El tablero geopolítico en Oriente Medio atraviesa una fase de máxima volatilidad. En medio de un despliegue de fuerza que ha incluido ataques selectivos y advertencias contundentes, el presidente de Estados Unidos, Donald Trump, ha reforzado su mensaje de que el conflicto armado con Irán se encamina hacia su fase final. Sin embargo, esta retórica de distensión choca frontalmente con la realidad de los hechos en el terreno, donde el Pentágono y sus aliados mantienen una ofensiva activa centrada en la degradación de las capacidades militares e industriales iraníes.

​Mientras que la Casa Blanca ha reiterado en las últimas horas que el cese de las operaciones podría materializarse en el corto plazo, el secretario de Defensa, Pete Hegseth, ha optado por una postura más cauta, evitando comprometer plazos específicos. Esta divergencia comunicativa no es casual; responde a una estrategia calculada para ejercer máxima presión sobre el régimen de Teherán.

Donald Trump Oriente Medio atraviesa una fase de máxima volatilidad

​Trump ha sido enfático en advertir que, aunque el objetivo final no es una ocupación indefinida, la capacidad de respuesta estadounidense sigue intacta. «La guerra terminará cuando decidamos que debe terminar», han dejado entrever fuentes cercanas a la administración, sugiriendo que el desenlace está condicionado a la desarticulación efectiva de la infraestructura misilística y de defensa que, según Washington, amenaza la estabilidad regional y el suministro global de hidrocarburos.

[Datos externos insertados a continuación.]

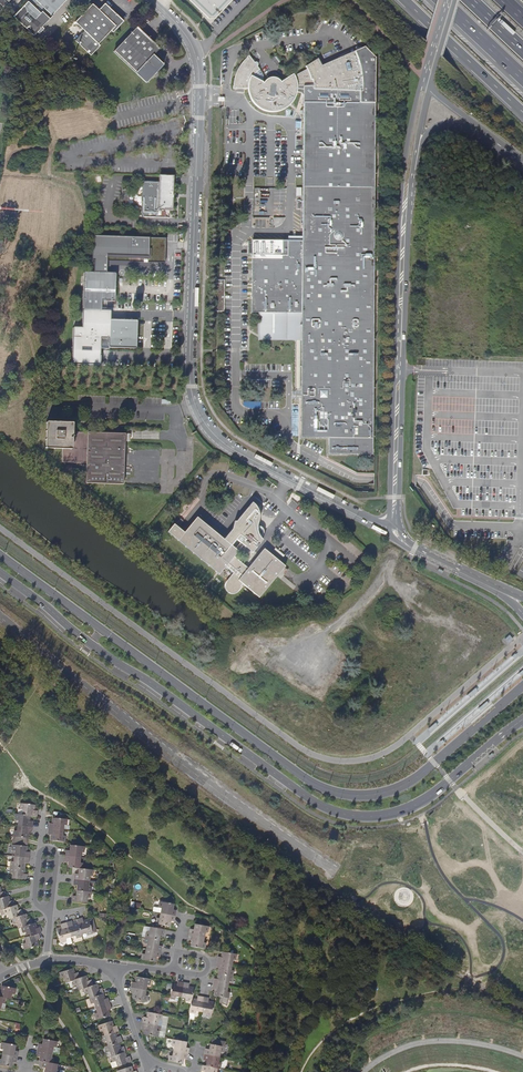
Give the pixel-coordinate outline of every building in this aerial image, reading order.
[(13,16),(34,35),(37,32),(38,33),(43,28),(42,27),(66,0),(29,0),(13,16)] [(215,18),(232,0),(190,0),(209,18),(215,18)] [(85,31),(75,40),(91,55),(100,45),(98,44),(111,30),(113,32),(124,21),(106,3),(99,10),(94,5),(93,3),(76,22),(85,31)] [(137,27),(114,52),(146,83),(157,71),(164,63),(154,54),(155,52),(159,48),(159,47),(137,27)] [(376,127),(376,103),(376,58),(365,46),(355,51),(322,66),(318,58),(306,66),(308,68),(295,76),(293,74),(282,81),(280,79),(278,78),(276,77),(273,76),(271,76),(268,77),(266,78),(265,80),(264,81),(263,81),(263,78),(263,76),(262,73),(261,71),(260,69),(251,55),(246,59),(243,61),(241,64),(239,68),(236,74),(232,72),(230,79),(234,80),(234,86),(239,86),(239,84),(243,84),(243,86),(245,86),(249,86),(249,90),(250,93),(250,96),(252,99),(253,101),(255,104),(257,106),(260,108),(262,109),(265,111),(268,112),(271,112),(273,112),(276,112),(278,112),(281,111),(283,110),(285,109),(287,108),(289,106),(290,105),(292,103),(294,100),(295,98),(296,96),(296,94),(297,92),(301,93),(308,97),(308,103),(305,103),(304,117),(304,125),(304,236),(304,242),(288,242),(254,241),(252,311),(259,311),(261,311),(261,334),(302,335),(302,340),(302,390),(302,392),(302,397),(302,437),(330,438),(329,453),(372,454),(376,127)] [(173,186),(174,176),(160,175),(159,183),(143,182),(142,210),(142,216),(169,217),(169,210),(172,210),(173,186)] [(167,237),(93,235),(92,259),(95,260),(95,271),(107,271),(108,260),(166,262),(167,237)] [(72,365),(101,366),(101,349),(137,350),(138,321),(111,320),(111,312),(107,312),(108,303),(116,303),(117,277),(117,272),(107,271),(95,271),(85,271),(84,276),(83,329),(74,328),(72,365)] [(215,311),(224,311),(225,294),(225,288),(225,280),(215,280),(215,311)] [(125,442),(126,434),(72,432),(72,424),(47,423),(46,448),(63,448),(62,462),(87,463),(86,483),(124,484),(125,442)] [(277,576),(281,571),(284,568),(286,566),(264,549),(248,568),(247,567),(234,556),(238,551),(235,548),(232,546),(237,539),(241,542),(243,544),(253,552),(263,539),(261,537),(262,536),(263,534),(264,532),(264,531),(263,529),(263,528),(261,527),(257,525),(258,521),(259,518),(259,513),(259,512),(258,509),(257,507),(255,504),(252,502),(237,521),(235,520),(232,528),(224,539),(197,517),(184,532),(178,540),(219,574),(226,566),(233,572),(227,580),(226,581),(225,583),(225,584),(225,586),(226,587),(226,588),(227,590),(229,591),(231,592),(232,593),(234,593),(236,592),(238,591),(242,586),(241,585),(243,583),(260,597),(277,576)] [(168,532),(174,536),(180,529),(174,524),(168,532)] [(182,530),(180,529),(174,536),(175,537),(178,540),(184,532),(182,530)] [(30,815),(37,816),(38,810),(34,810),(35,804),(21,803),(20,808),(23,809),(23,815),(30,815)] [(29,821),(30,815),(23,815),(16,814),(16,819),(18,820),(18,825),(32,827),(33,821),(29,821)] [(49,823),(48,829),(63,830),(63,829),(69,830),(70,825),(66,825),(67,819),(53,818),(52,823),(49,823)] [(27,846),(28,838),(28,832),(31,832),(32,827),(18,825),(17,831),(14,830),(14,836),(13,844),(27,846)] [(63,830),(48,829),(48,834),(51,834),(51,840),(64,841),(65,836),(62,835),(63,830)] [(15,850),(15,856),(29,857),(29,852),(26,851),(27,846),(13,844),(12,850),(15,850)] [(66,850),(66,856),(80,857),(81,851),(84,852),(84,846),(70,845),(70,850),(66,850)] [(29,857),(15,856),(14,861),(11,861),(11,866),(25,868),(25,862),(28,863),(29,857)] [(80,857),(66,856),(65,861),(69,862),(68,867),(79,868),(82,869),(83,863),(80,863),(80,857)] [(25,868),(11,866),(10,872),(13,872),(12,878),(27,880),(27,874),(24,873),(25,868)] [(82,869),(79,868),(78,874),(75,874),(74,879),(89,881),(90,875),(92,875),(93,870),(82,869)] [(89,881),(74,879),(74,885),(77,885),(77,890),(91,892),(91,886),(88,886),(89,881)] [(91,892),(77,890),(76,896),(73,896),(72,901),(87,903),(87,897),(90,897),(91,892)] [(8,896),(6,897),(0,898),(0,908),(1,910),(15,905),(13,900),(10,901),(8,896)] [(162,907),(161,912),(175,915),(176,910),(173,909),(174,903),(160,901),(160,906),(162,907)] [(17,905),(15,905),(1,910),(0,910),(0,911),(1,915),(7,913),(9,919),(12,918),(23,914),(22,910),(18,910),(17,905)] [(171,920),(174,920),(175,915),(161,912),(160,918),(157,917),(156,923),(170,925),(171,920)] [(27,919),(26,914),(23,914),(12,918),(14,923),(17,922),(18,927),(22,927),(32,923),(31,918),(27,919)] [(84,921),(83,917),(77,919),(78,922),(81,933),(87,931),(88,934),(97,931),(93,918),(89,919),(84,921)] [(73,924),(72,920),(67,922),(71,936),(76,934),(77,937),(82,935),(81,933),(78,922),(73,924)] [(37,928),(35,922),(32,923),(22,927),(23,932),(26,931),(27,936),(39,933),(41,932),(40,927),(37,928)] [(71,936),(67,922),(61,924),(62,927),(57,929),(61,942),(66,940),(67,944),(73,943),(71,936)] [(194,929),(191,928),(190,934),(204,936),(205,931),(208,931),(209,926),(195,923),(194,929)] [(160,934),(164,935),(165,929),(156,927),(144,925),(142,936),(146,937),(159,939),(160,934)] [(37,939),(40,938),(39,933),(27,936),(25,937),(26,942),(23,943),(25,949),(39,945),(37,939)] [(204,936),(190,934),(188,939),(192,940),(191,945),(205,948),(206,943),(203,942),(204,936)] [(158,945),(159,939),(146,937),(145,942),(147,943),(146,948),(161,951),(162,946),(158,945)] [(161,951),(146,948),(145,954),(143,953),(142,959),(155,961),(156,956),(160,956),(161,951)] [(219,956),(218,962),(232,964),(233,959),(236,959),(237,954),(228,952),(223,951),(222,957),(219,956)] [(231,970),(232,964),(218,962),(217,967),(220,968),(219,973),(233,976),(234,970),(231,970)] [(66,982),(74,980),(80,977),(79,972),(75,973),(73,968),(60,972),(62,977),(65,977),(66,982)] [(233,976),(219,973),(218,979),(215,978),(214,984),(228,986),(229,981),(232,981),(233,976)] [(79,989),(84,988),(94,985),(92,980),(89,981),(87,975),(80,977),(74,980),(75,985),(78,984),(79,989)] [(136,982),(132,981),(131,987),(146,990),(147,984),(150,985),(151,979),(137,976),(136,982)] [(181,996),(184,981),(178,981),(178,984),(172,983),(170,997),(175,998),(176,995),(181,996)] [(192,1001),(192,998),(194,987),(189,986),(189,983),(184,981),(181,996),(187,997),(186,1000),(192,1001)] [(88,992),(90,998),(103,994),(104,993),(103,988),(99,989),(98,983),(94,985),(84,988),(86,993),(88,992)] [(228,986),(214,984),(213,989),(216,989),(215,995),(223,996),(222,1002),(227,1005),(228,997),(229,992),(227,992),(228,986)] [(0,991),(0,996),(6,998),(10,999),(12,993),(15,993),(15,988),(2,985),(1,991),(0,991)] [(146,990),(131,987),(130,992),(134,993),(133,998),(147,1001),(148,995),(145,995),(146,990)] [(94,1002),(96,1007),(110,1003),(109,998),(105,999),(103,994),(90,998),(92,1003),(94,1002)] [(201,1011),(204,996),(198,995),(198,999),(192,998),(192,1001),(189,1011),(195,1012),(195,1010),(201,1011)] [(209,997),(204,996),(201,1011),(206,1012),(206,1015),(211,1016),(214,1002),(209,1001),(209,997)] [(108,1009),(112,1008),(112,1007),(110,1003),(96,1007),(98,1012),(95,1013),(97,1018),(110,1014),(108,1009)] [(147,1017),(144,1017),(143,1022),(142,1028),(145,1028),(144,1033),(165,1038),(169,1016),(159,1014),(148,1012),(147,1017)] [(105,1035),(115,1031),(119,1030),(117,1026),(114,1027),(112,1021),(99,1025),(101,1031),(103,1030),(105,1035)] [(108,1045),(119,1042),(122,1041),(121,1036),(117,1037),(115,1031),(105,1035),(102,1035),(104,1041),(106,1041),(108,1045)] [(39,1043),(38,1048),(52,1051),(53,1046),(56,1046),(57,1041),(44,1038),(43,1043),(39,1043)] [(175,1045),(174,1051),(188,1054),(189,1048),(186,1047),(187,1042),(173,1039),(172,1045),(175,1045)] [(210,1050),(206,1049),(205,1054),(219,1057),(220,1052),(223,1052),(225,1042),(212,1039),(212,1044),(211,1044),(210,1050)] [(2,1053),(17,1056),(18,1051),(15,1050),(16,1045),(2,1042),(1,1048),(3,1049),(2,1053)] [(108,1045),(106,1046),(107,1052),(110,1051),(111,1055),(112,1056),(125,1052),(126,1052),(124,1047),(121,1048),(119,1042),(108,1045)] [(106,1046),(103,1047),(106,1057),(111,1055),(110,1051),(107,1052),(106,1046)] [(51,1056),(52,1051),(38,1048),(37,1054),(41,1054),(40,1060),(44,1061),(52,1062),(54,1057),(51,1056)] [(188,1054),(174,1051),(173,1056),(170,1056),(169,1061),(183,1064),(184,1058),(187,1059),(188,1054)] [(118,1066),(132,1061),(130,1056),(127,1057),(125,1052),(112,1056),(112,1057),(113,1061),(111,1062),(113,1067),(118,1066)] [(16,1062),(17,1056),(2,1053),(2,1058),(0,1058),(0,1064),(11,1067),(12,1061),(16,1062)] [(219,1057),(205,1054),(204,1060),(208,1061),(207,1066),(217,1068),(220,1068),(221,1063),(218,1063),(219,1057)] [(52,1062),(44,1061),(42,1066),(46,1067),(45,1071),(58,1071),(59,1069),(56,1069),(57,1063),(52,1062)]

​El conflicto ha mutado en las últimas jornadas, alejándose de los enfrentamientos puramente convencionales para focalizarse en objetivos estratégicos. Las operaciones han tenido como punto de mira yacimientos de gas, refinerías y la infraestructura de transporte en el estrecho de Ormuz. El impacto ha sido inmediato: los mercados energéticos globales han reaccionado con nerviosismo ante las interrupciones en la cadena de suministro, especialmente tras las afectaciones reportadas en la capacidad de exportación de Qatar y las instalaciones en Haifa.

El tablero geopolítico en Oriente Medio atraviesa una fase de máxima volatilidad
Foto: redes sociales

​La comunidad internacional observa con preocupación cómo la denominada operación de precisión tal como la define el alto mando estadounidense está reconfigurando el mapa energético. La inteligencia norteamericana, en su evaluación anual de amenazas publicada esta semana, advierte que la incertidumbre sobre la duración del conflicto mantiene a los mercados en una tensión sostenida, donde el precio del barril ha superado barreras críticas.

​La narrativa de un fin próximo también se ve tensionada por las declaraciones de otros actores clave. El primer ministro israelí, Benjamin Netanyahu, ha dejado la puerta abierta a profundizar el componente terrestre para garantizar la caída del régimen iraní, subrayando que la vía aérea, por sí sola, no es suficiente para provocar un cambio de paradigma en el poder de Teherán.

​Este escenario plantea dudas sobre qué constituye, exactamente, el final del conflicto para Washington. Mientras Trump busca capitalizar el éxito de la ofensiva, la realidad de las represalias cruzadas que han alcanzado puntos sensibles en ambos lados demuestra que, aunque el mando estadounidense asegure poseer la superioridad, la salida del atolladero bélico sigue siendo un terreno minado de complejidad logística y riesgos económicos.

​Por ahora, la advertencia de Washington sigue siendo clara: la ventana de oportunidad para una desescalada se mantiene abierta, pero está estrechamente vinculada a la rendición o el colapso de las capacidades de ataque iraníes. El mundo espera que las palabras del mandatario se traduzcan finalmente en hechos antes de que el impacto en la economía global se convierta en una crisis estructural irreversible.